A lot of companies don’t like people working remotely as it is disruptive to a normal office schedule. It can also breed jealousy in the people who have to commute every day to the office. When you offer the option to people though it is amazing what can happen if you play your cards right:

  • More output – I find myself constantly feeling guilty of not doing enough (and that is a common feeling). Being visible in an office and available for quick meetings gives you a false comfort of having achieved something. You might not have – you have just been busy. If all people see is what you produced (this could be code, documentation, emails or whatever else) you concentrate much more on the production rather than the talk about it. True, this might mean that things get written that are not 100% what is needed, but at least things get done.
  • More documentation – as everybody is distributed and not on the same time zone it becomes much more important to document what you do. This leaves a trail of what has been done before that can be used to hand over work to others if a person gets sick or leaves the company.

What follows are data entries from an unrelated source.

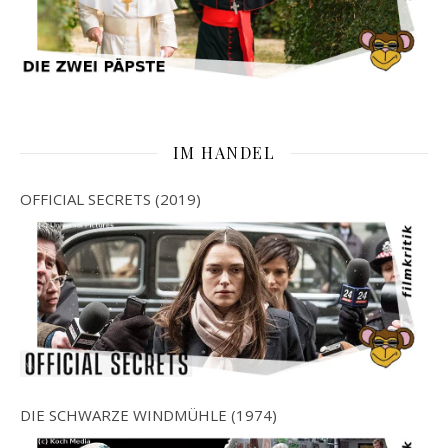
IM HANDEL
OFFICIAL SECRETS (2019)
DIE SCHWARZE WINDMÜHLE (1974)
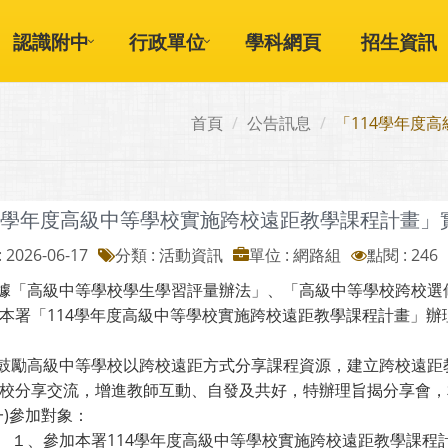
認識附中
行政單位
學科網頁
招生資訊
首頁
公告訊息
「114學年度
14學年度高級中等學校實施跨校遠距教學課程計畫」
 2026-06-17
分類 : 活動資訊
單位 : 網路組
點閱 : 246
據「高級中等學校學生學習評量辦法」、「高級中等學校跨校選
「114學年度高級中等學校實施跨校遠距教學課程計畫」辦
鼓勵高級中等學校以跨校遠距方式分享課程資源，建立跨校遠距
享交流，增進教師互動、自發及共好，特辦理旨揭分享會，
參加對象：
加本署114學年度高級中等學校實施跨校遠距教學課程計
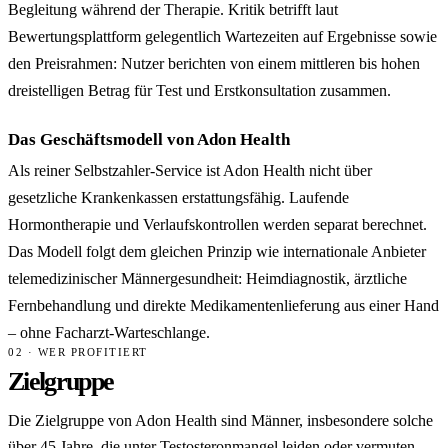
Begleitung während der Therapie. Kritik betrifft laut
Bewertungsplattform gelegentlich Wartezeiten auf Ergebnisse sowie
den Preisrahmen: Nutzer berichten von einem mittleren bis hohen
dreistelligen Betrag für Test und Erstkonsultation zusammen.
Das Geschäftsmodell von Adon Health
Als reiner Selbstzahler-Service ist Adon Health nicht über
gesetzliche Krankenkassen erstattungsfähig. Laufende
Hormontherapie und Verlaufskontrollen werden separat berechnet.
Das Modell folgt dem gleichen Prinzip wie internationale Anbieter
telemedizinischer Männergesundheit: Heimdiagnostik, ärztliche
Fernbehandlung und direkte Medikamentenlieferung aus einer Hand
– ohne Facharzt-Warteschlange.
02 · WER PROFITIERT
Zielgruppe
Die Zielgruppe von Adon Health sind Männer, insbesondere solche
über 45 Jahre, die unter Testosteronmangel leiden oder vermuten,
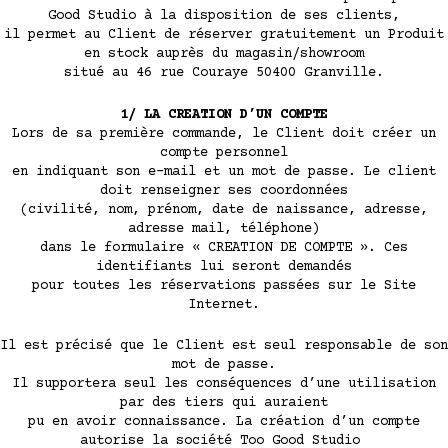
Good Studio à la disposition de ses clients,
il permet au Client de réserver gratuitement un Produit
en stock auprès du magasin/showroom
situé au 46 rue Couraye 50400 Granville.
1/ LA CREATION D’UN COMPTE
Lors de sa première commande, le Client doit créer un
compte personnel
en indiquant son e-mail et un mot de passe. Le client
doit renseigner ses coordonnées
(civilité, nom, prénom, date de naissance, adresse,
adresse mail, téléphone)
dans le formulaire « CREATION DE COMPTE ». Ces
identifiants lui seront demandés
pour toutes les réservations passées sur le Site
Internet.
Il est précisé que le Client est seul responsable de son
mot de passe.
Il supportera seul les conséquences d’une utilisation
par des tiers qui auraient
pu en avoir connaissance. La création d’un compte
autorise la société Too Good Studio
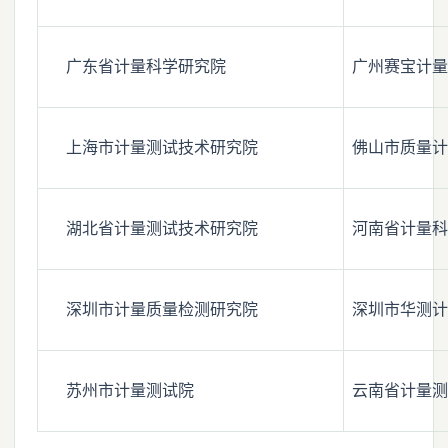
广东省计量科学研究院
广州赛宝计量
上海市计量测试技术研究院
佛山市质量计
湖北省计量测试技术研究院
河南省计量科
深圳市计量质量检测研究院
深圳市华测计
苏州市计量测试院
云南省计量测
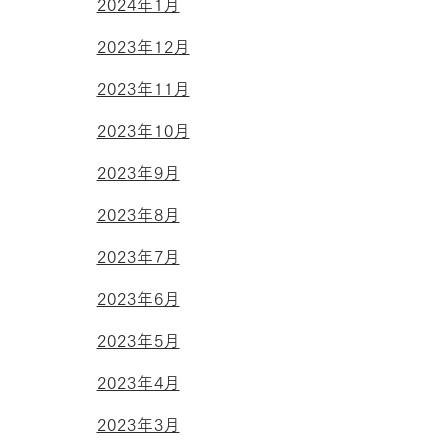
2024年1月
2023年12月
2023年11月
2023年10月
2023年9月
2023年8月
2023年7月
2023年6月
2023年5月
2023年4月
2023年3月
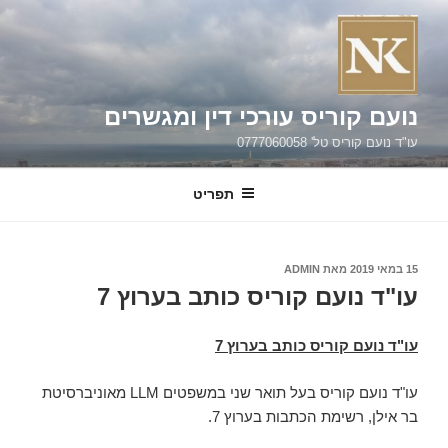
ילוג
תוכן
נועם קוריס עורכי דין ומגשרים
עו"ד נועם קוריס טל' 0777060058
תפריט
פורסם
15 במאי 2019
מאת
ADMIN
ב
עו"ד נועם קוריס כותב בערוץ 7
עו"ד נועם קוריס כותב בערוץ 7
עו"ד נועם קוריס בעל תואר שני במשפטים LLM מאוניברסיטת
בר אילן, רשימת הכתבות בערוץ 7.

  • Efficient use of communication tools – instead of meeting in a room at a certain time or impromptu the channels of communication of the web become much more important to have a quick chat. In Mozilla we use Skype, IRC, various messengers, phones and video chat. Again, as we are relying on these for information and communication we use them more sensibly than you normally would. Your status on a messenger is a very important tool to tell your colleagues what is going on and avoid them asking for help and not hearing anything for hours. Messaging evolves from a distraction into a lifeline.
  • Collaborative writing – we tend to use Etherpad before and during our meetings to take care of deliveries, goals and actions. By having everyone edit at the same time you collect an amazing amount of information quickly without having a single “meeting note taker” and then hope people will read it. When you were part of the process you are much more likely to read up later on.

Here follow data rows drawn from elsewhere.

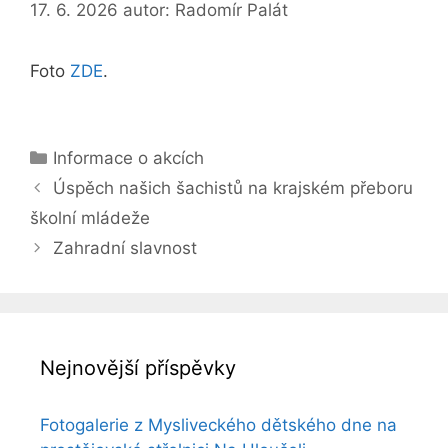
17. 6. 2026
autor:
Radomír Palát
Foto
ZDE
.
Rubriky
Informace o akcích
Úspěch našich šachistů na krajském přeboru
školní mládeže
Zahradní slavnost
Nejnovější příspěvky
Fotogalerie z Mysliveckého dětského dne na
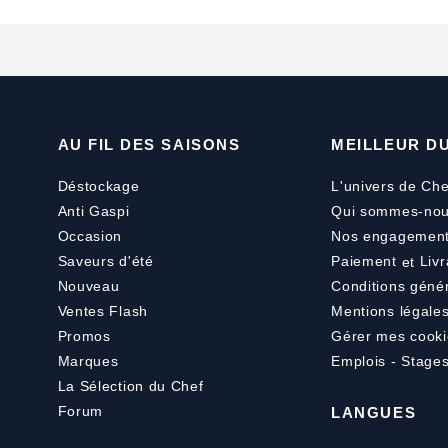
AU FIL DES SAISONS
MEILLEUR D
Déstockage
L'univers de Che
Anti Gaspi
Qui sommes-nou
Occasion
Nos engagemen
Saveurs d'été
Paiement
et
Livr
Nouveau
Conditions géné
Ventes Flash
Mentions légale
Promos
Gérer mes cooki
Marques
Emplois - Stage
La Sélection du Chef
Forum
LANGUES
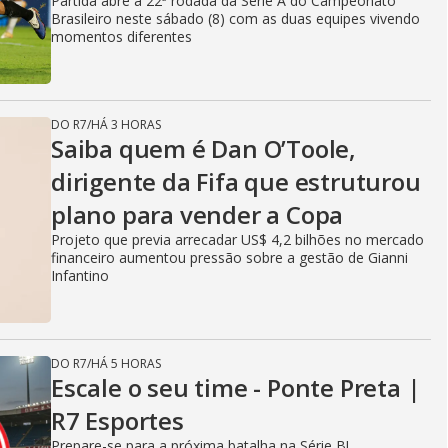
Partida abre a 22ª rodada da Série A do Campeonato
Brasileiro neste sábado (8) com as duas equipes vivendo
momentos diferentes
DO R7
/
HÁ 3 HORAS
Saiba quem é Dan O’Toole,
dirigente da Fifa que estruturou
plano para vender a Copa
Projeto que previa arrecadar US$ 4,2 bilhões no mercado
financeiro aumentou pressão sobre a gestão de Gianni
Infantino
DO R7
/
HÁ 5 HORAS
Escale o seu time - Ponte Preta |
R7 Esportes
Prepare-se para a próxima batalha na Série B!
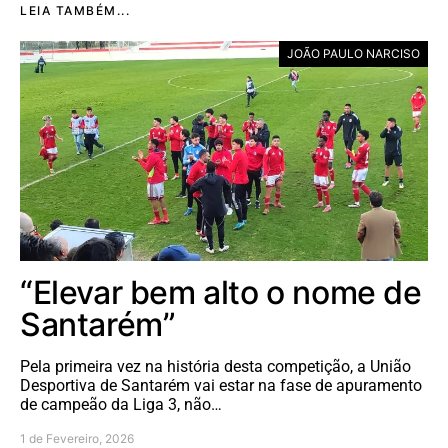
LEIA TAMBÉM...
JOÃO PAULO NARCISO
“Elevar bem alto o nome de
Santarém”
Pela primeira vez na história desta competição, a União
Desportiva de Santarém vai estar na fase de apuramento
de campeão da Liga 3, não…
1 de Fevereiro, 2026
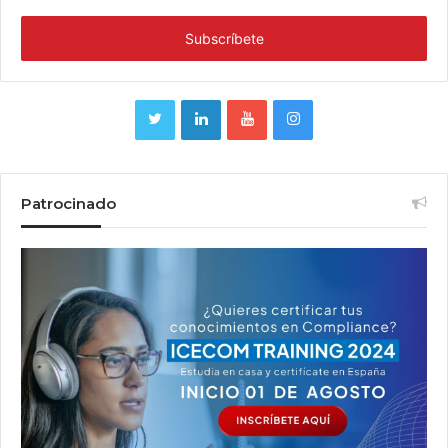
Patrocinado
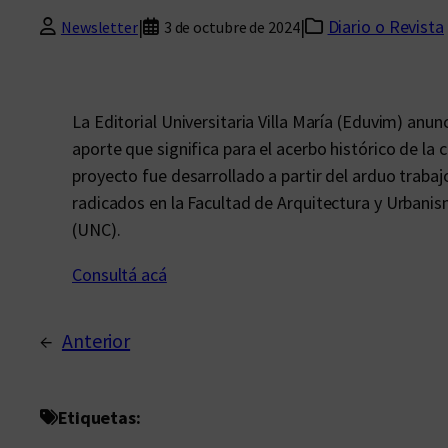
|
|
Diario o Revista
Newsletter
3 de octubre de 2024
La Editorial Universitaria Villa María (Eduvim) anu
aporte que significa para el acerbo histórico de la
proyecto fue desarrollado a partir del arduo traba
radicados en la Facultad de Arquitectura y Urbani
(UNC).
Consultá acá
←
Anterior
Etiquetas:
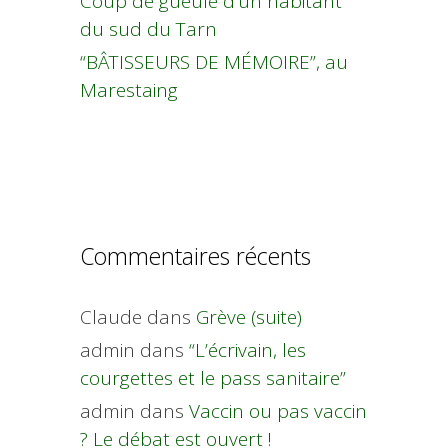
Coup de gueule d’un habitant
du sud du Tarn
“BÂTISSEURS DE MÉMOIRE”, au
Marestaing
Commentaires récents
Claude
dans
Grève (suite)
admin
dans
“L’écrivain, les
courgettes et le pass sanitaire”
admin
dans
Vaccin ou pas vaccin
? Le débat est ouvert !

  • Sequential production – being in different time zones means you can work on the same product in sequence. I can write a text in London in my morning and send it on to my colleagues for review in the afternoon. They can hand it on to another person to add more content and I can finally review it the morning after and put it live. By the time the whole of Europe has tweeted, talked and commented on it the US uptake will be much higher because the content already comes with better reputation.
  • Independence and trust – when you are not sitting next to another you are much more empowered to work on your own terms. This can be in a cafe, in your bed or on a train. As people can not look over your shoulder and constantly see what you are doing it breeds a culture of trust. You just expect your colleagues to do right as they are mostly reporting to their own peace of mind.

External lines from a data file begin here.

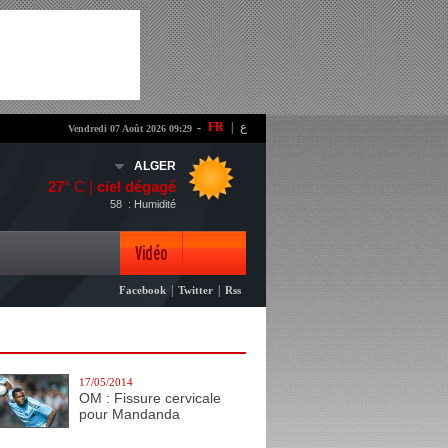
-
FR
|
ع
Vendredi 07 Août 2026 09:29
ALGER
27
° C |
ciel dégagé
58
: Humidité
Vidéo
|
|
Facebook
Twitter
Rss
Photo
17/05/2014
OM : Fissure cervicale
pour Mandanda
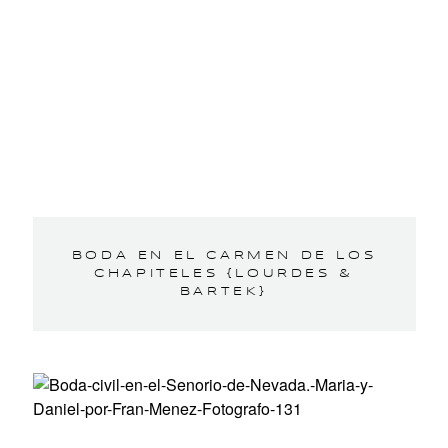
BODA EN EL CARMEN DE LOS
CHAPITELES {LOURDES &
BARTEK}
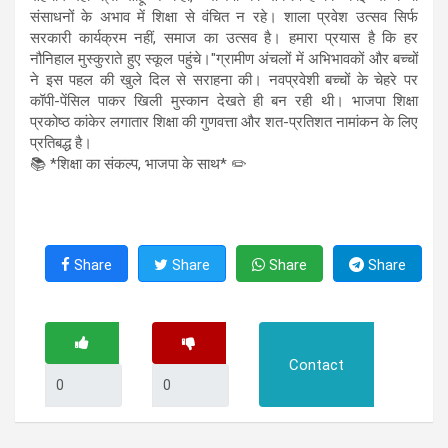
संसाधनों के अभाव में शिक्षा से वंचित न रहे। शाला प्रवेश उत्सव सिर्फ
सरकारी कार्यक्रम नहीं, समाज का उत्सव है। हमारा प्रयास है कि हर
नौनिहाल मुस्कुराते हुए स्कूल पहुंचे।"ग्रामीण अंचलों में अभिभावकों और बच्चों
ने इस पहल की खुले दिल से सराहना की। नवप्रवेशी बच्चों के चेहरे पर
कॉपी-पेंसिल पाकर खिली मुस्कान देखते ही बन रही थी। भाजपा शिक्षा
प्रकोष्ठ कांकेर लगातार शिक्षा की गुणवत्ता और शत-प्रतिशत नामांकन के लिए
प्रतिबद्ध है।
📚 *शिक्षा का संकल्प, भाजपा के साथ* ✏️
Share
Share
Share
Share
Contact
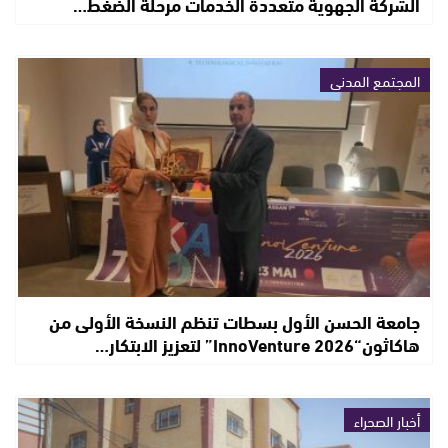
الشركة الجهوية متعددة الخدمات مرحلة الضغط…
المجتمع المدني
جامعة الحسن الأول بسطات تنظم النسخة الأولى من
هاكاثون“InnoVenture 2026” لتعزيز الابتكار…
أخبار الصحراء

  • Life is less disrupted – companies spend a lot of money on on-site restaurants, gyms and dry cleaning. All things to keep people locked in a golden cage and make their lives easier although they have these things at home. My favourite example is missing deliveries when I am in the office. Not every company delivers to addresses not connected to a credit card. So many a time I missed a “9 to 5” delivery of some product as I was at work and had to wait till the weekend until I had time to pick it up from the depot. Now I just work and get things delivered without me chasing after them.

Jason Fried covered a few of these things in his “Why work doesn’t happen at work” talk and while a lot of it should be taken with a grain of salt, I for one am very happy with what I am doing right now.